**SOURCE DOCUMENT:**
-=-=-=-=-

Once again, thank you for invaluable feedback.

 

Niels Jespersen

 

Re: timestamp and timestamptz

From
raf
Date:
David G. Johnston wrote:

> On Wed, Apr 15, 2020 at 4:53 PM raf <raf@raf.org> wrote:
> 
> > I don't see much difference in storing a timestamptz in UTC or a
> > timestamptz
> > in CET. As long as the intended offset from UTC is recorded (which it is
> > in a timestamptz) it should be fine.
> 
> I only really skimmed the entire response but this framing of how
> timestamptz stores results is wrong.  Once you've stored a timestamptz in
> PostgreSQL you no longer have any knowledge of the timezone.  If you truly
> need that you need to record that in a different field.  What you do know
> is that PostgreSQL has a known point-in-time in UTC and can give you back
> the same value expressed in any other timezone according to the rules in
> the timezone database.
> 
> Or, as written verbatim in the documentation:
> """
> For timestamp with time zone, the internally stored value is always in UTC
> (Universal Coordinated Time, traditionally known as Greenwich Mean Time,
> GMT). An input value that has an explicit time zone specified is converted
> to UTC using the appropriate offset for that time zone. If no time zone is
> stated in the input string, then it is assumed to be in the time zone
> indicated by the system's TimeZone parameter, and is converted to UTC using
> the offset for the timezone zone.
> """
> 
> https://www.postgresql.org/docs/12/datatype-datetime.html
> 
> David J.

You are misinterpreting the documentation, or the
documentation is incomplete/misleading at that
location. It doesn't just convert and store the time in
UTC. It stores the time in UTC and it also stores the
offset from UTC as determined by the time zone
specified on input (that section of the documentation
might not mention that fact but it is true
nonetheless).

I store localtimes in the database and always see the
offset when selecting it later. The timezone
information doesn't just disappear as you (or that
piece of documentation) might be suggesting.

If you don't believe me, try this:

  create table example (t timestamptz not null);
  insert into example (t) values (timestamptz '2020-04-16 17:12:33.71768 Australia/Sydney');
  select * from  example;
  drop table example;

When I run that, I see:

  CREATE TABLE
  INSERT 0 1
                t               
  ------------------------------
   2020-04-16 17:12:33.71768+10
  (1 row)

-=-=-=-=-

(Stored entries)
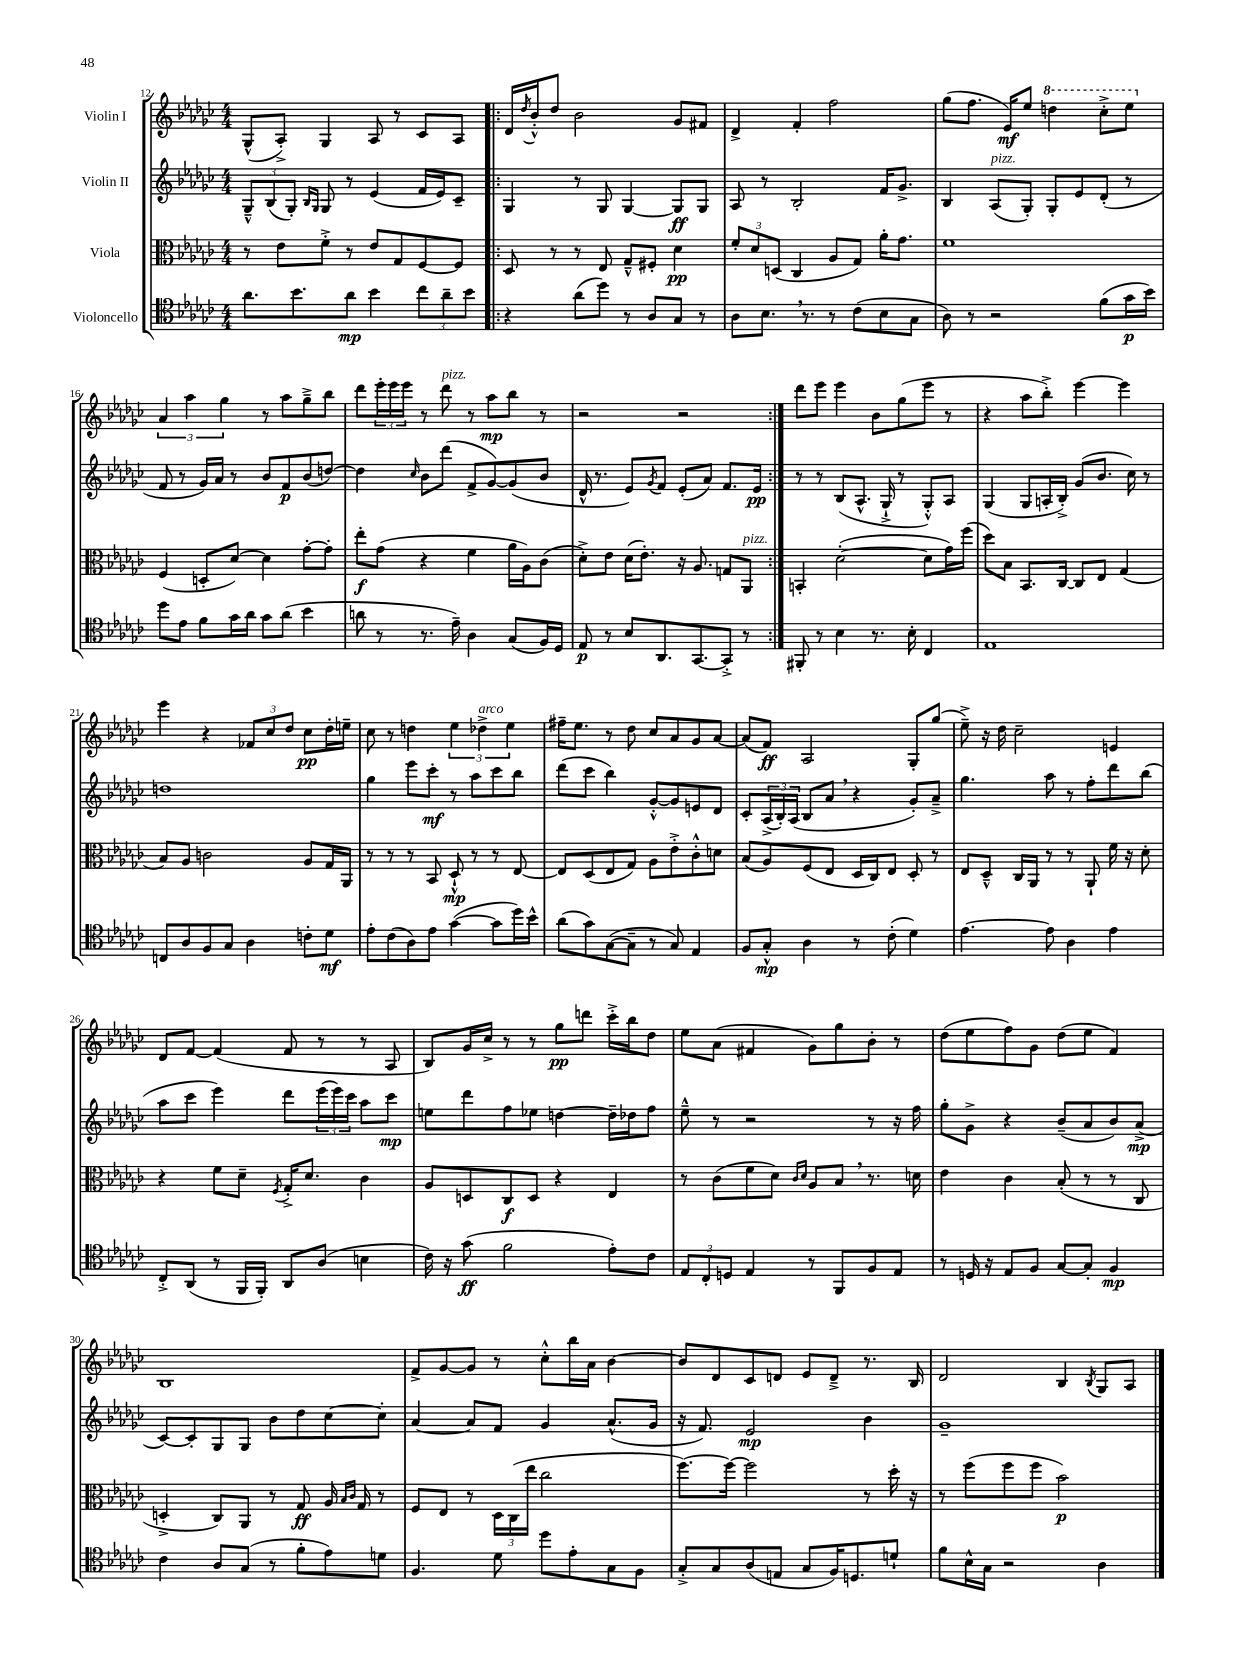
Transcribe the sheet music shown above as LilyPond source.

<<
\new StaffGroup <<
\new Staff = "s0" \with { instrumentName = "Violin I" } {
    \clef treble \key ges \major \numericTimeSignature \time 4/4
    ges8-^( aes8-.->) ges4 aes8 r8 ces'8 aes8 |
    \repeat volta 2 { des'16 \acciaccatura { des''8 } bes'16-.-^ des''8 bes'2 ges'8 fis'8 |
    des'4-> f'4-. f''2 |
    ges''8( f''8. ees'16\mf) ees''8 \ottava #1 d'''4 ces'''8-.-> ees'''8 \ottava #0 |
    \tuplet 3/2 { aes'4 aes''4 ges''4 } r8 aes''8 ges''8---> bes''8 |
    des'''8 \tuplet 3/2 { ees'''16-. ees'''16 ees'''16 } r8 des'''8^\markup { \italic "pizz." } r8 aes''8\mp bes''8 r8 |
    r2 r2 | }
    des'''8 ees'''8 ees'''4 bes'8 ges''8( ees'''8 r8 |
    r4 aes''8 bes''8-.->) ees'''4~ ees'''4 |
    ees'''4 r4 \tuplet 3/2 { fes'8 ces''8 des''8 } ces''8\pp des''16-. e''16-- |
    ces''8 r8 d''4 \tuplet 3/2 { ees''4 des''4->^\markup { \italic "arco" } ees''4 } |
    fis''16-- ees''8. r8 des''8 ces''8 aes'8 ges'8 aes'8~ |
    aes'8( f'8\ff) aes2 ges8-. ges''8( |
    ees''8--->) r16 des''16 ces''2-- e'4 |
    des'8 f'8~ f'4( f'8 r8 r8 aes8 |
    bes8) ges'16 ces''16-> r8 r8 ges''8\pp d'''8 ces'''16-.-> bes''16 des''8 |
    ees''8 aes'8( fis'4 ges'8) ges''8 bes'8-. r8 |
    des''8( ees''8 f''8) ges'8 des''8( ees''8 f'4) |
    bes1 |
    f'8-> ges'8~ ges'8 r8 ces''8-.-^ bes''16 aes'16 bes'4~ |
    bes'8 des'8 ces'8 d'8 ees'8 d'8---> r8. bes16 |
    des'2 bes4 \acciaccatura { bes8 } ges8 aes8 \bar "|." |
}
\new Staff = "s1" \with { instrumentName = "Violin II" } {
    \clef treble \key ges \major \numericTimeSignature \time 4/4
    \tuplet 3/2 { ges8---^ bes8( ges8-.) } \grace { bes16 ges16 } ges8 r8 ees'4( f'16 ees'16) ces'8-- |
    \repeat volta 2 { ges4 r8 ges8 ges4~ ges8\ff ges8 |
    aes8 r8 bes2-. f'16 ges'8.-> |
    bes4 aes8^\markup { \italic "pizz." }( ges8-.) ges8-. ees'8 des'8-.( r8 |
    f'8 r8 ges'16) aes'16 r8 bes'8 f'8\p bes'8( d''8~) |
    d''4 \grace { ces''16 } bes'8 des'''8( f'8-> ges'8~) ges'8( bes'8 |
    des'16-^ r8. ees'8) \acciaccatura { ges'8 } f'8 ees'8-.( aes'8) f'8. ees'16\pp | }
    r8 r8 bes8( aes8.-^ ges16-!-> r8 ges8-.-^) aes8 |
    ges4( ges8 a16-. bes16-.->) ges'8( bes'8. ces''16) r8 |
    d''1 |
    ges''4 ees'''8 ces'''8-.\mf r8 aes''8 ces'''8 bes''8 |
    des'''8( ces'''8 bes''4) ges'8~-.-^ ges'8 e'8 des'8 |
    ces'8-. \tuplet 3/2 { aes16->( bes16-.) aes16( } bes8 aes'8 \breathe r4 ges'8-.) aes'8---> |
    ges''4. aes''8 r8 f''8-. des'''8 bes''8( |
    aes''8 ces'''8 ees'''4) des'''8 \tuplet 3/2 { ees'''16( ees'''16) ces'''16 } aes''8 ces'''8\mp |
    e''8 des'''8 f''8 ees''8 d''4~ d''16-- des''16 f''8 |
    ees''8---^ r8 r2 r8 r16 f''16 |
    ges''8-. ges'8-> r4 bes'8--( aes'8 bes'8) aes'8->\mp( |
    ces'8~) ces'8-. ges8 ges8 bes'8 des''8 ces''8~ ces''8-. |
    aes'4~ aes'8 f'8 ges'4 aes'8.-^( ges'16 |
    r16 f'8.) ees'2\mp bes'4 |
    ges'1-- \bar "|." |
}
\new Staff = "s2" \with { instrumentName = "Viola" } {
    \clef alto \key ges \major \numericTimeSignature \time 4/4
    r8 ees'8 f'8-.-> r8 ees'8 ges8 f8~ f8 |
    \repeat volta 2 { des8 r8 r8 ees8 ges8---^ fis8-. des'4\pp |
    \tuplet 3/2 { f'8-. des'8 d8( } ces4 aes8 ges8) aes'16-. ges'8. |
    f'1 |
    f4( d8-. des'8~) des'4 ges'8~-. ges'8-. |
    ees''8-.\f ges'8( r4 f'4 aes'16 aes16) ces'8( |
    des'8-.->) ees'8 des'16( ees'8.-.) r16 aes8. g8 aes,8^\markup { \italic "pizz." } | }
    b,4-. des'2~-.( des'8 ges'16) f''16( |
    des''8) bes8 bes,8. ces16~ ces8 ees8 ges4( |
    bes8) aes8 c'2 aes8 ges16 aes,16 |
    r8 r8 r8 bes,8 des8-!-^\mp r8 r8 ees8~ |
    ees8 des8( ees8 ges8) aes8 ees'8-.-> ces'8-.-^ d'8 |
    bes8( aes8) f8( ees8 des16 ces16) ees8 des8-. r8 |
    ees8 des8---^ ces16 aes,16 r8 r8 aes,8-! f'16 r16 des'8-. |
    r4 f'8 des'8-- \acciaccatura { f8 } ges16-.-> des'8. ces'4 |
    aes8 d8 ces8\f d8 r4 ees4 |
    r8 ces'8( f'8 des'8) \grace { ces'16 des'16 } aes8 bes8 \breathe r8. d'16 |
    ees'4 ces'4 bes8-.( r8 r8 ces8 |
    d4-.-> ces8) aes,8 r8 ges8\ff aes16 \grace { bes16 ces'16 } ges16 r8 |
    f8 ees8 r8 \tuplet 3/2 { des16 ces16( ees''16 } ces''2 |
    f''8.~) f''16~ f''2 r8 des''16-. r16 |
    r8 f''8( f''8 f''8 bes'2\p) \bar "|." |
}
\new Staff = "s3" \with { instrumentName = "Violoncello" } {
    \clef tenor \key ges \major \numericTimeSignature \time 4/4
    aes'8. bes'8. aes'8\mp bes'4 \tuplet 3/2 { ces''8 aes'8-- bes'8 } |
    \repeat volta 2 { r4 aes'8( des''8) r8 aes8 ges8 r8 |
    aes8 bes8. \breathe r8. r8 ces'8( bes8 ges8 |
    aes8) r8 r2 f'8( ges'16\p bes'16) |
    des''8 ees'8 f'8 ges'16 aes'16 ges'8 aes'8( bes'4 |
    a'8 r8 r8. ees'16--) aes4 ges8( f16) des16 |
    ees8\p r8 bes8 aes,8. ges,8.~ ges,8-.-> r8 | }
    fis,8-. r8 bes4 r8. bes16-. ces4 |
    ees1 |
    c8 aes8 f8 ges8 aes4 c'8-. des'8\mf |
    ees'8-. ces'8( aes8) ees'8 ges'4~( ges'8 des''16) bes'16-^ |
    aes'8( ges'8) ges8~( ges8-- r8 ges8) ees4 |
    f8 ges8-.-^\mp aes4 r8 ces'8-.( des'4) |
    ees'4.~ ees'8 aes4 ees'4 |
    ces8-.-> aes,8( r8 f,16 f,16-.) aes,8 aes8( b4 |
    ces'16) r16 ges'8\ff( f'2 ees'8-.) ces'8 |
    \tuplet 3/2 { ees8 ces8-. d8 } ees4 r8 f,8 f8 ees8 |
    r8 d16 r16 ees8 f8 ges8~ ges8-. f4\mp |
    ces'4 aes8 ges8( r8 f'8-. ees'8) d'8 |
    f4. des'8 des''8 ees'8-. ges8 f8 |
    ges8-.-> ges8 aes8( e8 ges8 f16) d8. d'8-! |
    f'8 bes16-^ ges16 r2 aes4 \bar "|." |
}
>>
>>
\layout { \context { \Score currentBarNumber = #12 } }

-=-=-=-=-

**REQUIRED ACTIONS:**
a) Reproduce word for word the passage of the timestamptz mailing-list thread from "You are misinterpreting" up to and including "might be suggesting.".
b) Go on with the timestamptz mailing-list thread, picking up immediately after its final line.

**PER-TASK ANSWERS:**
a)
You are misinterpreting the documentation, or the
documentation is incomplete/misleading at that
location. It doesn't just convert and store the time in
UTC. It stores the time in UTC and it also stores the
offset from UTC as determined by the time zone
specified on input (that section of the documentation
might not mention that fact but it is true
nonetheless).

I store localtimes in the database and always see the
offset when selecting it later. The timezone
information doesn't just disappear as you (or that
piece of documentation) might be suggesting.

b)
  
  DROP TABLE

So the timezone is stored (or the offset is stored if
you prefer). Had it been daylight savings on that date
in Sydney, the offset would have been "+11". It's all
fine.

cheers,
raf



Re: timestamp and timestamptz

From
Steve Baldwin
Date:
I'm pretty sure you are mistaken. Postgres doesn't store the 'creating' time zone in a timestamptz column.

Try doing this before re-running your test:

set timezone to 'utc';

What you are seeing in your test is an artifact of that timezone setting.

Steve

On Thu, Apr 16, 2020 at 5:19 PM raf <raf@raf.org> wrote:
David G. Johnston wrote:

> On Wed, Apr 15, 2020 at 4:53 PM raf <raf@raf.org> wrote:
>
> > I don't see much difference in storing a timestamptz in UTC or a
> > timestamptz
> > in CET. As long as the intended offset from UTC is recorded (which it is
> > in a timestamptz) it should be fine.
>
> I only really skimmed the entire response but this framing of how
> timestamptz stores results is wrong.  Once you've stored a timestamptz in
> PostgreSQL you no longer have any knowledge of the timezone.  If you truly
> need that you need to record that in a different field.  What you do know
> is that PostgreSQL has a known point-in-time in UTC and can give you back
> the same value expressed in any other timezone according to the rules in
> the timezone database.
>
> Or, as written verbatim in the documentation:
> """
> For timestamp with time zone, the internally stored value is always in UTC
> (Universal Coordinated Time, traditionally known as Greenwich Mean Time,
> GMT). An input value that has an explicit time zone specified is converted
> to UTC using the appropriate offset for that time zone. If no time zone is
> stated in the input string, then it is assumed to be in the time zone
> indicated by the system's TimeZone parameter, and is converted to UTC using
> the offset for the timezone zone.
> """
>
> https://www.postgresql.org/docs/12/datatype-datetime.html
>
> David J.

You are misinterpreting the documentation, or the
documentation is incomplete/misleading at that
location. It doesn't just convert and store the time in
UTC. It stores the time in UTC and it also stores the
offset from UTC as determined by the time zone
specified on input (that section of the documentation
might not mention that fact but it is true
nonetheless).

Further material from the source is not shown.